The role played by the ISI in the sphere of national planning has been no less commendable either. In 1940, Jawaharlal Nehru asked Mahalanobis to prepare a statistical commentary on the reports of the National Planning Committee. Nehru visited the ISI in 1946. Impressed with the activities and performance of the institute, he started to take a keen interest in it. In 1949, Nehru asked Mahalanobis to work as the honorary statistical advisor to his cabinet. This resulted in closer connection of the ISI withnational planning activities, and on March 17, 1955, Mahalanobis submitted to the union government the draft plan-frame, which was accepted as the basis for the formulation of the second Five-Year Plan of India.

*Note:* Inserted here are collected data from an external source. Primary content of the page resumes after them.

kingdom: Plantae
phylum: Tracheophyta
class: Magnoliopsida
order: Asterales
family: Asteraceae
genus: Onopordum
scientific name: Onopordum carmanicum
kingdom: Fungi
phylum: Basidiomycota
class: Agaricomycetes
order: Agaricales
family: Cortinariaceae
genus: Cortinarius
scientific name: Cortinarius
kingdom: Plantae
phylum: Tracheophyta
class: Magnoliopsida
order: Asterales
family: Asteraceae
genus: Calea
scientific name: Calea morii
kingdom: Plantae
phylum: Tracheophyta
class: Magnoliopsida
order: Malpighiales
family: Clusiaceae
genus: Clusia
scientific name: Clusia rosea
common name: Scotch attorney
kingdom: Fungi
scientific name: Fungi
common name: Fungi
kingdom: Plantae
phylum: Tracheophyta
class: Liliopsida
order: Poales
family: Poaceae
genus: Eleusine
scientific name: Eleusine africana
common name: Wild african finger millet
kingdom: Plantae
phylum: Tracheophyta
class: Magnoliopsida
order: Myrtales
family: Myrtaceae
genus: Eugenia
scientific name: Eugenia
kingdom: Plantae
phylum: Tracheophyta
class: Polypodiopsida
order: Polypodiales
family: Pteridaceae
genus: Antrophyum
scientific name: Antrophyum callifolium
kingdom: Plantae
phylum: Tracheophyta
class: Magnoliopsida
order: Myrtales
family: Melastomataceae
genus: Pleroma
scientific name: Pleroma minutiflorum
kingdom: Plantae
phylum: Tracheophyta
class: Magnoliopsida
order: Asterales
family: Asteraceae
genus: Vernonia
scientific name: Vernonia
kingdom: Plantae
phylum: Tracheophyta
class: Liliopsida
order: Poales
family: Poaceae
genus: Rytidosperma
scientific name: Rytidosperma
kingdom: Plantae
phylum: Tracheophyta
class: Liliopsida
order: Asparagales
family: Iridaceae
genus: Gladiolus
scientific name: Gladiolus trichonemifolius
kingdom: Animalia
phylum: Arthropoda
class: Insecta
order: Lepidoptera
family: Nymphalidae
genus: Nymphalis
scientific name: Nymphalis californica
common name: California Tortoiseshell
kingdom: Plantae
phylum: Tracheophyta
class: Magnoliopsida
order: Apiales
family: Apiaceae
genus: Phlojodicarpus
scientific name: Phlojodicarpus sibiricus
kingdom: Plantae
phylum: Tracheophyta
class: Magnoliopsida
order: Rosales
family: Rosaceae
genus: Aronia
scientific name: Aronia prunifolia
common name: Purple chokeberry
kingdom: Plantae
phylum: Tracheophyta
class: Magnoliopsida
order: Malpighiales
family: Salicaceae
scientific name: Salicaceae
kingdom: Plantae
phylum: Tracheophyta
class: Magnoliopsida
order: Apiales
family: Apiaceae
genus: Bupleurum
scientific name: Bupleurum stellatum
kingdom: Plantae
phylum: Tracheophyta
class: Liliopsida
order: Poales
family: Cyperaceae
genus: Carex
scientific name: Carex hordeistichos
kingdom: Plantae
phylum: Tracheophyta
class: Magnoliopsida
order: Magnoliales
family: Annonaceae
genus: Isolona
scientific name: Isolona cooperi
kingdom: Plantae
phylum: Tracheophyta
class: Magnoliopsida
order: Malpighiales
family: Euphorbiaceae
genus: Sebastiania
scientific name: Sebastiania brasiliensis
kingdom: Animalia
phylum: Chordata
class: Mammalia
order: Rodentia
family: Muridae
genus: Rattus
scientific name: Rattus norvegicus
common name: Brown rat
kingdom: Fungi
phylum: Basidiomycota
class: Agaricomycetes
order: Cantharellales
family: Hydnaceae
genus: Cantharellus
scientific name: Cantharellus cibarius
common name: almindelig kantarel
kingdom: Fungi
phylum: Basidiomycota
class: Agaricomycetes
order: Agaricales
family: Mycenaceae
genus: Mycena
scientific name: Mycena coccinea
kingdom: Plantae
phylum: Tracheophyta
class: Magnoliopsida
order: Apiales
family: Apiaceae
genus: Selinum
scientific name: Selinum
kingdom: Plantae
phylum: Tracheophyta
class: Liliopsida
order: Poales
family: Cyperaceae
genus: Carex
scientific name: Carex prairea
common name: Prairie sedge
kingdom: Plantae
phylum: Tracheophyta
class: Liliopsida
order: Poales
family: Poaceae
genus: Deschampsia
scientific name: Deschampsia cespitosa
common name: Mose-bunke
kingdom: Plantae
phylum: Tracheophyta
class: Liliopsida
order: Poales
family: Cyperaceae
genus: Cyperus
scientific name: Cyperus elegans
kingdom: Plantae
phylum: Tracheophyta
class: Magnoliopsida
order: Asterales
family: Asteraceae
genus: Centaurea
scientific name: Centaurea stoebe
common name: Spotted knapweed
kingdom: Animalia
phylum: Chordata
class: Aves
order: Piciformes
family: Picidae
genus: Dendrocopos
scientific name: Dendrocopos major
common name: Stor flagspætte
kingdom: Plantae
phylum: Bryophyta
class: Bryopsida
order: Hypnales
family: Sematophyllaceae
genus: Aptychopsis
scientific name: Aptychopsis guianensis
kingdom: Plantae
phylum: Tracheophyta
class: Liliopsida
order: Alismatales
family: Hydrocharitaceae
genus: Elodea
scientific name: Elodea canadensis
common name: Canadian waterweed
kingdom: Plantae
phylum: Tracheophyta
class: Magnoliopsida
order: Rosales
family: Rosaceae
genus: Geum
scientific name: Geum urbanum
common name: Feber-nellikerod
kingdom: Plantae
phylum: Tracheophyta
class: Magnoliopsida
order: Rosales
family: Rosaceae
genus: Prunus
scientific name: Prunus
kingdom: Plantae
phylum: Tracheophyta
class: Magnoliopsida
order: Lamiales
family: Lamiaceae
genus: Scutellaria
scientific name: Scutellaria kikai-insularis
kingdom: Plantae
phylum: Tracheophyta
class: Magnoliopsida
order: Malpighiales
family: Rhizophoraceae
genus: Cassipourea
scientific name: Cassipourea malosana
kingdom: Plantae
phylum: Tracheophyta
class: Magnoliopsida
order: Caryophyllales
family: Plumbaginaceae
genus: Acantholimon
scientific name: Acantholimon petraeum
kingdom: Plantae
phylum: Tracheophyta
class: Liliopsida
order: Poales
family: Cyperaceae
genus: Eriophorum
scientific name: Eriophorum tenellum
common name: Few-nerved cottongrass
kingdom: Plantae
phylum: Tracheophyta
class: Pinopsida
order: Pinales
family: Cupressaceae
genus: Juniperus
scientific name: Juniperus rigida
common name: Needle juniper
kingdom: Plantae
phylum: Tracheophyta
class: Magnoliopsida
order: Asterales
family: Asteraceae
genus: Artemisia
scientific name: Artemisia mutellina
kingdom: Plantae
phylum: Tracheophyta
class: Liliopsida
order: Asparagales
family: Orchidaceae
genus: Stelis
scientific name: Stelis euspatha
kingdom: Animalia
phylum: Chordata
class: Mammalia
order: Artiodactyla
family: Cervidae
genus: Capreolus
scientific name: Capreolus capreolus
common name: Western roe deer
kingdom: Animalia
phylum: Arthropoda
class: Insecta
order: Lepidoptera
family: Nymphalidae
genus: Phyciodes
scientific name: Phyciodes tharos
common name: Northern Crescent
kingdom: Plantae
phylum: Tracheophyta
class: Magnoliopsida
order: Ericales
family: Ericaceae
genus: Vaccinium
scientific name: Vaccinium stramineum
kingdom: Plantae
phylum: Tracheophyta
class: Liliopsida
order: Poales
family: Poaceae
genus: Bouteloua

The institute was declared as an institution of national importance by an Act of the parliament in 1959 and was vested with powers to hold such examinations and to confer such degrees and diplomas in Statistics as may be determined by the institute from time to time. Following this, the ISI, in collaboration with the International Statistical Institute, established an International Statistical Education Centre (ISEC) in Calcutta in 1950.

On August 16, 1960, the ISI initiated the courses in Statistics leading to B. Stat. and M. Stat. degrees. JBS Haldane, along with Mahalanobis, drafted the structure of these courses. The institute’s structure, philosophy and activities won international acclaim to the extent that when the first Institute of Statistics was set up in the United States of America by Gertrude Cox, the Indian Statistical Institute was used as its model. Perhaps this is the only occasion when a developing country has been taken as a model by a developed country.

By the end of the first three decades after its formation, not only was the ISI on solid ground, but Statistics also gained recognition as a key technology. The next three decades witnessed a tremendous diversification of the activities of the institute. In addition to the research work on sample surveys and design of experiments, research in multivariate analysis, statistical inference and probability gained tremendous momentum. Research work on Mathematics, especisally related to solving intricate technical problems in probability and statistics, also became a focal theme of the ISI. This resulted in pioneering developments in the area of linear algebra, particularly in generalised inverses of matrices.

Thus, we may well say, the ISI, which foresaw and established a symbiotic relationship between statistics and other branches of science, has over this long period of 75 years maintained just the same kind of relationship with the state and the society while all along the guiding inspiration has been the early visionary-Prasanta Chandra Mahalanobis.